Even Billy Graham has been mistreated in the same way, having appeared on Larry King Live in his latter years. He was asked if adherents of other world religions are going to hell, and he graciously referred to the sovereignty of God when he said God knows the hearts of all people and how they would respond to the Gospel if they heard it and understood it. Houston megachurch pastor Joel Osteen made a similar remark during an interview with King’s successor, Piers Morgan.
Other prominent evangelicals have also become more open and inclusive; leaders such as Brian McLaren and Tony Campolo. A conversation is taking place across the evangelical community as our theological model is being reshaped. People are asking big questions, and rethinking the unsatisfying “answers” we were given during the indoctrination process in our churches.
Most of these evangelical leaders haven’t gone as far as Carlton Pearson, in terms of ideas and doctrines, but here’s the thing: They are reaching for a deeper connection with and understanding of God’s amazing grace – God’s covenant love in motion. An unconditional, limitless, endless and perfect love beyond even the best of human love. There is no reason to treat them like hell for it.
We are all tasked with managing the relationship between heart and mind. As we grapple with figuring that out, many have also wrestled with the extremes. One one side, there is an exclusive approach to theological orthodoxy (mainstream religious thought), while on the other side, you have pluralism. Many of us have struggled, or are now struggling, to figure out how to be open and inclusive without going outside orthodox theology. The good news is Christian history has not limited our options to these two; there is an inclusive approach to Christian orthodoxy.

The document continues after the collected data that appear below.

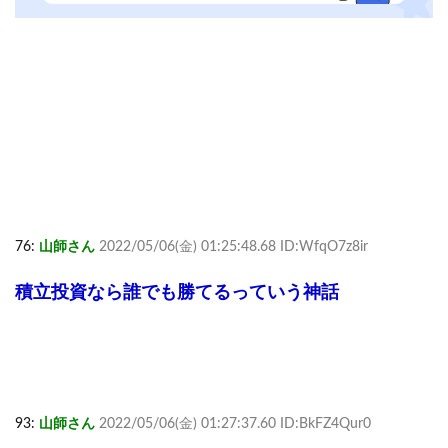
76:
山師さん
2022/05/06(金) 01:25:48.68 ID:WfqO7z8ir
積立投資なら誰でも勝てるっていう神話
93:
山師さん
2022/05/06(金) 01:27:37.60 ID:BkFZ4Qur0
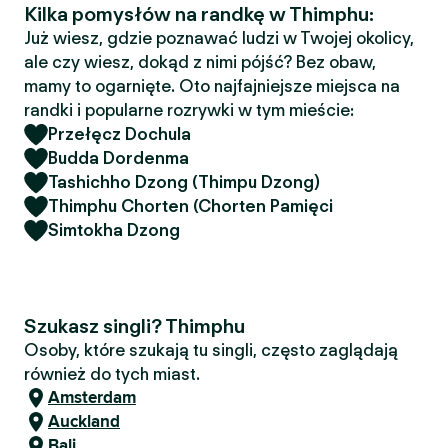
Kilka pomysłów na randkę w Thimphu:
Już wiesz, gdzie poznawać ludzi w Twojej okolicy,
ale czy wiesz, dokąd z nimi pójść? Bez obaw,
mamy to ogarnięte. Oto najfajniejsze miejsca na
randki i popularne rozrywki w tym mieście:
Przełęcz Dochula
Budda Dordenma
Tashichho Dzong (Thimpu Dzong)
Thimphu Chorten (Chorten Pamięci
Simtokha Dzong
Szukasz singli? Thimphu
Osoby, które szukają tu singli, często zaglądają
również do tych miast.
Amsterdam
Auckland
Bali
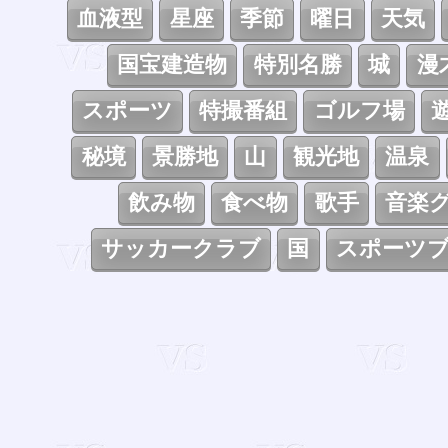
血液型
星座
季節
曜日
天気
国宝建造物
特別名勝
城
漫
スポーツ
特撮番組
ゴルフ場
秘境
景勝地
山
観光地
温泉
飲み物
食べ物
歌手
音楽
サッカークラブ
国
スポーツ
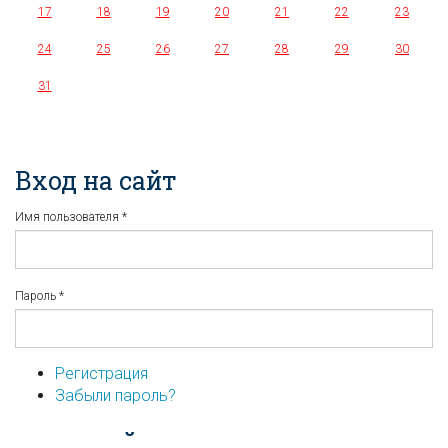
17
18
19
20
21
22
23
24
25
26
27
28
29
30
31
Вход на сайт
Имя пользователя
*
Пароль
*
Регистрация
Забыли пароль?
...или войдите используя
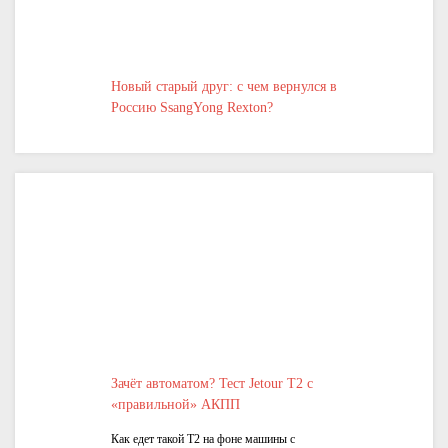
Новый старый друг: с чем вернулся в
Россию SsangYong Rexton?
Зачёт автоматом? Тест Jetour T2 с
«правильной» АКПП
Как едет такой Т2 на фоне машины с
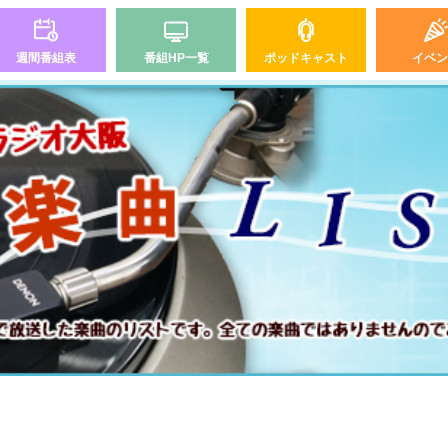
週間番組表
番組HP一覧
ポッドキャスト
イベン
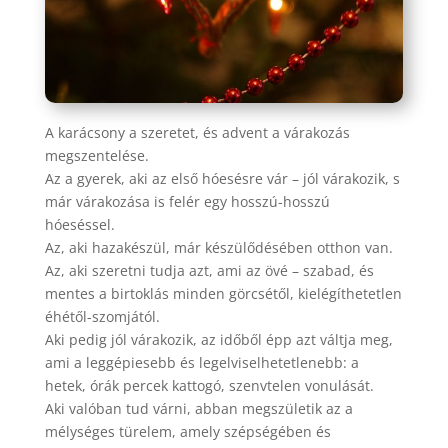
A karácsony a szeretet, és advent a várakozás
megszentelése.
Az a gyerek, aki az első hóesésre vár – jól várakozik, s
már várakozása is felér egy hosszú-hosszú
hóeséssel.
Az, aki hazakészül, már készülődésében otthon van.
Az, aki szeretni tudja azt, ami az övé – szabad, és
mentes a birtoklás minden görcsétől, kielégíthetetlen
éhétől-szomjától.
Aki pedig jól várakozik, az időből épp azt váltja meg,
ami a leggépiesebb és legelviselhetetlenebb: a
hetek, órák percek kattogó, szenvtelen vonulását.
Aki valóban tud várni, abban megszületik az a
mélységes türelem, amely szépségében és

The problem evangelicals are having is they have been taught to limit all of orthodoxy to evangelicalism, as they have been taught it. So, anything that seems way out there is misunderstood as automatically unorthodox. Then, they react and level hate-speech at their brothers and sisters: with the world watching.
This is not only unnecessary – it’s sin. We’re talking about people whose hearts are in the right place as they sincerely reach for a greater measure of God’s grace, and they’re being treated like hell for it. I understand that our friends who mistreat their fellow-Christians are sold on the rigid, constricting and exclusive ideas they’ve been taught, but there is an even greater problem. They’ve confused theology with mere ideology. Theology is not something one only thinks, as though it is born of the intellect; it’s a lifestyle you live from the depths of your being. It is the outgrowth of your connection with and understanding of God’s amazing love for you. It’s all about love – God’s perfect, unconditional, limitless and endless love.